Le fait qu’une université sérieuse invite une personne aussi immorale, qui n’a aucun respect pour les libertés civiles américaines et est aussi totalement dénuée de bon sens commun, et lui demande de s’adresser à une classe de jeunes diplômés faisant partie de l’élite des États-Unis du Sud, prouve bien que [nous vivons aujourd’hui]  sous le règne du Ministère de la Vérité. Les Américains vivent comme dans "1984", le monde de George Orwell.
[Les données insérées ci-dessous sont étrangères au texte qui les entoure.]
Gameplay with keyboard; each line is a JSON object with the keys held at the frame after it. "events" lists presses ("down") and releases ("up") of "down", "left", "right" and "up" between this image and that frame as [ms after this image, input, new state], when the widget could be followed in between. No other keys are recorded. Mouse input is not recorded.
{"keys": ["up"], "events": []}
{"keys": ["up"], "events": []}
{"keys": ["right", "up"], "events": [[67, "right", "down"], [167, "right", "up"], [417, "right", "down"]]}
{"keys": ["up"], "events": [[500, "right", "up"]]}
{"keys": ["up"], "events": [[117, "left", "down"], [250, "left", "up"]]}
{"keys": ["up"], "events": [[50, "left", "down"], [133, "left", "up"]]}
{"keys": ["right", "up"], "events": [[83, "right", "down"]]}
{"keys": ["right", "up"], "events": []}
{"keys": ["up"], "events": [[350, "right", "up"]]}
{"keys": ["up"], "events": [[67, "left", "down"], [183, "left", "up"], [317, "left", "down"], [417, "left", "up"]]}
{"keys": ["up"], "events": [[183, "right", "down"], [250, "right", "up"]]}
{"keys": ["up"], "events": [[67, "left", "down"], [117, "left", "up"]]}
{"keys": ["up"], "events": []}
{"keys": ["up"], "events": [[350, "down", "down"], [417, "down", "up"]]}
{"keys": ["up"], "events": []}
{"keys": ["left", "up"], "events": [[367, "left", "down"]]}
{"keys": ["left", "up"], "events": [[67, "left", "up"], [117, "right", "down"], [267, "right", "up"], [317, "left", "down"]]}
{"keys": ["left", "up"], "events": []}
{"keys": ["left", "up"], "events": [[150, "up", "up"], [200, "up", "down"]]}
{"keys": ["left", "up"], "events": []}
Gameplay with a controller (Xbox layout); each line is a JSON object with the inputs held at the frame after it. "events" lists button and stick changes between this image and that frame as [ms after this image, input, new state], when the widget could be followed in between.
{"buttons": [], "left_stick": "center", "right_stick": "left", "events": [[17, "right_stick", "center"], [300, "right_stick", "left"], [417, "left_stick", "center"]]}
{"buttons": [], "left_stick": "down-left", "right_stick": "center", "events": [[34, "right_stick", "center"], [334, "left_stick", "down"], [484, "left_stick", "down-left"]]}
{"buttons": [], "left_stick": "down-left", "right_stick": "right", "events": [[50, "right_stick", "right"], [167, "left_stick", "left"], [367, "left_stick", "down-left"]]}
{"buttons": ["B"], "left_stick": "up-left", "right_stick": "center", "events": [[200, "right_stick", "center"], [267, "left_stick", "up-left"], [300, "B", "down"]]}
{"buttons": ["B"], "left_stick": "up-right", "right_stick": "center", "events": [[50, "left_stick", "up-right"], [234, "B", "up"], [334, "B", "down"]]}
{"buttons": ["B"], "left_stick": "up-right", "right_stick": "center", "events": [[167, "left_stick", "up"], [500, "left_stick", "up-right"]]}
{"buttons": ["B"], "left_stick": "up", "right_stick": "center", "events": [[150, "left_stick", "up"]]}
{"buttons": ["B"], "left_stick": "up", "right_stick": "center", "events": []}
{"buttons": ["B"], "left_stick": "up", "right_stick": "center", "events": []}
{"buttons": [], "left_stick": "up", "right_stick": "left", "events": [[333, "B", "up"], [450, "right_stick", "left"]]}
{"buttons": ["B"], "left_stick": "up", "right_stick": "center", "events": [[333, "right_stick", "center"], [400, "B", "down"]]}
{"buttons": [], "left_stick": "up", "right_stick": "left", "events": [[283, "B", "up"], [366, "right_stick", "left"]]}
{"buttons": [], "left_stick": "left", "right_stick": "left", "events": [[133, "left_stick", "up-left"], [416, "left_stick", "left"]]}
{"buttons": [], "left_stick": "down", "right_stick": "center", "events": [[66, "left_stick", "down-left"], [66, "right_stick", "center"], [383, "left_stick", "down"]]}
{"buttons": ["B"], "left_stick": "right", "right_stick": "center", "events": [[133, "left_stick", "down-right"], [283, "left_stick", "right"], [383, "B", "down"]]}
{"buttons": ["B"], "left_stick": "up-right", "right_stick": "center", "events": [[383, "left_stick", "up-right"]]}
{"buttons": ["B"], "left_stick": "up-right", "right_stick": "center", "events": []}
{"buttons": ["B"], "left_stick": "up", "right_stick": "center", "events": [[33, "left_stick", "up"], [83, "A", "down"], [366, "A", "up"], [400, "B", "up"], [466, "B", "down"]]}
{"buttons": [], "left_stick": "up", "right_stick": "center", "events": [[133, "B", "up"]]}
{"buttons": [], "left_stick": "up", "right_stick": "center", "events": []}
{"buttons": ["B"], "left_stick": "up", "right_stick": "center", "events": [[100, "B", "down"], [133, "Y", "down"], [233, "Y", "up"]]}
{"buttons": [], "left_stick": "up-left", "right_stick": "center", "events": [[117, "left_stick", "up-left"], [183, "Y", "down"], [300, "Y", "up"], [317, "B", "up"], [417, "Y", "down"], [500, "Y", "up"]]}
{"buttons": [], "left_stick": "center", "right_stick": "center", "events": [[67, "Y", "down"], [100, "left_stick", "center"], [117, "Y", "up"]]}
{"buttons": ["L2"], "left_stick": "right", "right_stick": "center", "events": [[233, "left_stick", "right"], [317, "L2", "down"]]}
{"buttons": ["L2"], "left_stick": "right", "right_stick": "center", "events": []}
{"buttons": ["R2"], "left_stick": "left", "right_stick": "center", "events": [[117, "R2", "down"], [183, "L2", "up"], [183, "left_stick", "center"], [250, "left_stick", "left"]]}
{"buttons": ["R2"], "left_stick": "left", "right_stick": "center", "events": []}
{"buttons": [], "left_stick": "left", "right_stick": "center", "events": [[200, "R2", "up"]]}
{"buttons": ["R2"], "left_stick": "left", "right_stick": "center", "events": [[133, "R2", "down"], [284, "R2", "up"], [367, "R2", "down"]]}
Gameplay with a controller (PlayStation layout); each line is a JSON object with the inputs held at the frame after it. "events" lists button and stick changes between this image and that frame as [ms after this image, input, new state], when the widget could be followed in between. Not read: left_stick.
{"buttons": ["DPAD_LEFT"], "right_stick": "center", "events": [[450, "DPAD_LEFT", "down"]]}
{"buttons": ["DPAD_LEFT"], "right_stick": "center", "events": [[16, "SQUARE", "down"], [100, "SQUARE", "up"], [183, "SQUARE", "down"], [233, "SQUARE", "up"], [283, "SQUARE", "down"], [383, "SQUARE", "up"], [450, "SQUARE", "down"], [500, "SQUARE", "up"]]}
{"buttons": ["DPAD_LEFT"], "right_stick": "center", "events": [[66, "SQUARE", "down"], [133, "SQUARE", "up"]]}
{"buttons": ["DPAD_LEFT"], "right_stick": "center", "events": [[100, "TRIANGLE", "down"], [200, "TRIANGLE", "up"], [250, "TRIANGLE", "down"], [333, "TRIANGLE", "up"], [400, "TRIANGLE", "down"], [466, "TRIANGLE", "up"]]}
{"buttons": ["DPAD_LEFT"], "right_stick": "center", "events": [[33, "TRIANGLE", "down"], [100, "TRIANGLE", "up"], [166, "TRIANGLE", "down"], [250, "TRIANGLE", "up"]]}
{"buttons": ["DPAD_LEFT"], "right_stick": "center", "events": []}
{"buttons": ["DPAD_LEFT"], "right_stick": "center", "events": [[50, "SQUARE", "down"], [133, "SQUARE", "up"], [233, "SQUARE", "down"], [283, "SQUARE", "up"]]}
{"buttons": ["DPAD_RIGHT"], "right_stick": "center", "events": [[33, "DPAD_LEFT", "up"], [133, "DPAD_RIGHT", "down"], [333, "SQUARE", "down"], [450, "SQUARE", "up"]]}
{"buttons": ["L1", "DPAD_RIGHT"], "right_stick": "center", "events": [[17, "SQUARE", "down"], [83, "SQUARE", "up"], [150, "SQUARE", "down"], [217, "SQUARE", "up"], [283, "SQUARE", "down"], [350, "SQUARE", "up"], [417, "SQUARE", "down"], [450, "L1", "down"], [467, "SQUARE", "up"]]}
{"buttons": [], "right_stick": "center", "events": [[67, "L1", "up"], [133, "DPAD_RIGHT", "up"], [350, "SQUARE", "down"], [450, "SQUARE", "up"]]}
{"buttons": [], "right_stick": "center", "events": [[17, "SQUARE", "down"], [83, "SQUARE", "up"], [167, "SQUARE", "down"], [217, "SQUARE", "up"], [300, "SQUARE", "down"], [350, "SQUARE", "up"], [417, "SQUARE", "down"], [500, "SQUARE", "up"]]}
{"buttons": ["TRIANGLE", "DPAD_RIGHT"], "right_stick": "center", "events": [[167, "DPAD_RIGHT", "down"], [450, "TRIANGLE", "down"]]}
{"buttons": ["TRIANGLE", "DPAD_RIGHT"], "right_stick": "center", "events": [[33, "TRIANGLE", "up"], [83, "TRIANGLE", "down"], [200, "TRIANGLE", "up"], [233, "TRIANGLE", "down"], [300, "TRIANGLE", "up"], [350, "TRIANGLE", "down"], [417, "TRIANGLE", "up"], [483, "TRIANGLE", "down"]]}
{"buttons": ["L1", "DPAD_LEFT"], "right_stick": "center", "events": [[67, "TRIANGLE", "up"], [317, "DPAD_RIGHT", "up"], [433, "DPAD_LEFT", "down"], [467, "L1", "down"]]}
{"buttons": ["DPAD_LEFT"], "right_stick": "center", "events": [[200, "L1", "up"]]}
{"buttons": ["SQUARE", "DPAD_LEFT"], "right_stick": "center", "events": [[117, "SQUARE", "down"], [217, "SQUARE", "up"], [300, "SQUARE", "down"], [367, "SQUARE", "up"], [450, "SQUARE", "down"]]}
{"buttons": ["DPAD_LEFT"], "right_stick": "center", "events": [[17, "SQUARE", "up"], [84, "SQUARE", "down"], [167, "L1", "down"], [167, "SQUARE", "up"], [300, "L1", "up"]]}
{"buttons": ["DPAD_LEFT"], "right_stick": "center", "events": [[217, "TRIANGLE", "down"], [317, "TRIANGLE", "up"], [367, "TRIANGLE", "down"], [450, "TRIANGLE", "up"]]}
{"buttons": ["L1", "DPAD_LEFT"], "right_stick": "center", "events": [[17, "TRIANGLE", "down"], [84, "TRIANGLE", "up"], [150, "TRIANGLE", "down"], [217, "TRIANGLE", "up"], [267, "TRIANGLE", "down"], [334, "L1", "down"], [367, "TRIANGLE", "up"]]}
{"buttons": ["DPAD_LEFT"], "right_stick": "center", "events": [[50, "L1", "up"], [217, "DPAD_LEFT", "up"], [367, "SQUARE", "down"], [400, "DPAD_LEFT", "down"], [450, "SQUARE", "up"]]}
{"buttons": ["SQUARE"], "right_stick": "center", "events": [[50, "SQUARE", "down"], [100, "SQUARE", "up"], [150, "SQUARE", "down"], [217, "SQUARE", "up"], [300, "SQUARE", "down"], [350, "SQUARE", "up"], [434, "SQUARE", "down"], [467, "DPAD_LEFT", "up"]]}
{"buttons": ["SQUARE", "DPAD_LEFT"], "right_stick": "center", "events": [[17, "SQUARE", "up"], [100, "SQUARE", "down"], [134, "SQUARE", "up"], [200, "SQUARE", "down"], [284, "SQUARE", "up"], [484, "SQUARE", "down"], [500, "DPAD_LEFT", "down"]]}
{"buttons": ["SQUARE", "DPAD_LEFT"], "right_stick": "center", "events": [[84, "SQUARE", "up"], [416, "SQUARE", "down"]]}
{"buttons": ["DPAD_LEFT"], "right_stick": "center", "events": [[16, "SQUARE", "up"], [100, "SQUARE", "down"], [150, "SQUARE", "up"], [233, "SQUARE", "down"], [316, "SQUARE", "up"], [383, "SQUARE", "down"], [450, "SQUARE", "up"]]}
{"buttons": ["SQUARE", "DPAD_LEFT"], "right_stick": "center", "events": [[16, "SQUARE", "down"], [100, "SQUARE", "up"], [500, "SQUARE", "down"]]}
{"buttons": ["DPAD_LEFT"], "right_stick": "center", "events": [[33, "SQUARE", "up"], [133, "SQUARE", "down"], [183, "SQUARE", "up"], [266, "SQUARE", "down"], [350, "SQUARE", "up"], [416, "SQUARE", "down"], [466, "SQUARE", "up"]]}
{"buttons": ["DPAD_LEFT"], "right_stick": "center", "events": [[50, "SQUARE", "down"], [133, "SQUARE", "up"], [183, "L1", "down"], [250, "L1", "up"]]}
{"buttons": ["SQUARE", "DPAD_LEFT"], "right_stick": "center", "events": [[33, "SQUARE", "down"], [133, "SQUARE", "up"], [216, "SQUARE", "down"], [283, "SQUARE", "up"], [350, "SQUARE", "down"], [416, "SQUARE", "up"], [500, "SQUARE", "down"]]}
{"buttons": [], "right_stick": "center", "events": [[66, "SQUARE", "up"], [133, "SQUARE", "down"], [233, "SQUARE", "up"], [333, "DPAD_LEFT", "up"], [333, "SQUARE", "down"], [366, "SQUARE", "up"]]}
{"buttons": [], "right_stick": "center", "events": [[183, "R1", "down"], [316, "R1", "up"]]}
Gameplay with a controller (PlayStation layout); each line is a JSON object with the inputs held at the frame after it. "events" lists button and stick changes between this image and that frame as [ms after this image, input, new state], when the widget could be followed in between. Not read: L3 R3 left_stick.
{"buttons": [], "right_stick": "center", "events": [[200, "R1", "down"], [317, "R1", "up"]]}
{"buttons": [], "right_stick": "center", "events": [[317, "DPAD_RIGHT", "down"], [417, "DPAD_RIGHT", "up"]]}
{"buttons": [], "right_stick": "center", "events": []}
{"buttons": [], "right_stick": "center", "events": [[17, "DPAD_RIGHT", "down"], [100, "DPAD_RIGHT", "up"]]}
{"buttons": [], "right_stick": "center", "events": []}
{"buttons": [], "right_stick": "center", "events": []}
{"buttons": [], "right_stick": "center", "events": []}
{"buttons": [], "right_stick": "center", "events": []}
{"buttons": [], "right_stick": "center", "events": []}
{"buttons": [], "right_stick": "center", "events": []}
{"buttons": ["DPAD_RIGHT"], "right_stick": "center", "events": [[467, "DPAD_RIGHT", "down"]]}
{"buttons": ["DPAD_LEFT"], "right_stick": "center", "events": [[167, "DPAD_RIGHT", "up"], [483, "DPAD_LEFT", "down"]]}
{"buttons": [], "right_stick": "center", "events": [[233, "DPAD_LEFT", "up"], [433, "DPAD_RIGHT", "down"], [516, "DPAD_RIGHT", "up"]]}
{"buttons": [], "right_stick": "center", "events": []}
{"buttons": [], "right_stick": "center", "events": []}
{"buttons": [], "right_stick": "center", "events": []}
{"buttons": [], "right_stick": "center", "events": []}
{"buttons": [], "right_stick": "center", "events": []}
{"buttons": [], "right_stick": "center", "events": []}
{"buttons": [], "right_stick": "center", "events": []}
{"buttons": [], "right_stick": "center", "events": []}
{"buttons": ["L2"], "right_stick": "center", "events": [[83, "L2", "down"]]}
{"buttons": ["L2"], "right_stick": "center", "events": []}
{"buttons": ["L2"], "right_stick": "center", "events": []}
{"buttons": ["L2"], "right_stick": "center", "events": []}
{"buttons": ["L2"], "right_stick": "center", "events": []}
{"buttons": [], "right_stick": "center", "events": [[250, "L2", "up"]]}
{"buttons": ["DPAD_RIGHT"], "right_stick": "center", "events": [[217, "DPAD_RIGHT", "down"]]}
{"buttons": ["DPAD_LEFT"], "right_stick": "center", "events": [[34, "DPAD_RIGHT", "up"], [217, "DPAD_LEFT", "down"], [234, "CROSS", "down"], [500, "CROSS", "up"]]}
Pour ceux qui n’ont pas lu le grand roman de George Orwell qui prédisait notre époque, « Big Brother », [c'est-à-dire] le gouvernement, pouvait dire aux citoyens n’importe quel mensonge, ils l’acceptaient sans sourciller. Comme me le faisait remarquer un lecteur attentif, nous, les Américains, avec notre « presse libre », en sommes arrivés à ce point aujourd’hui : « Ce qui est vraiment inquiétant, c’est l’arrogance croissante de ces mensonges toujours plus bâclés, comme si le gouvernement était désormais tellement convaincu de sa faculté à tromper les gens qu’il ne faisait même plus l’effort de rester crédible. »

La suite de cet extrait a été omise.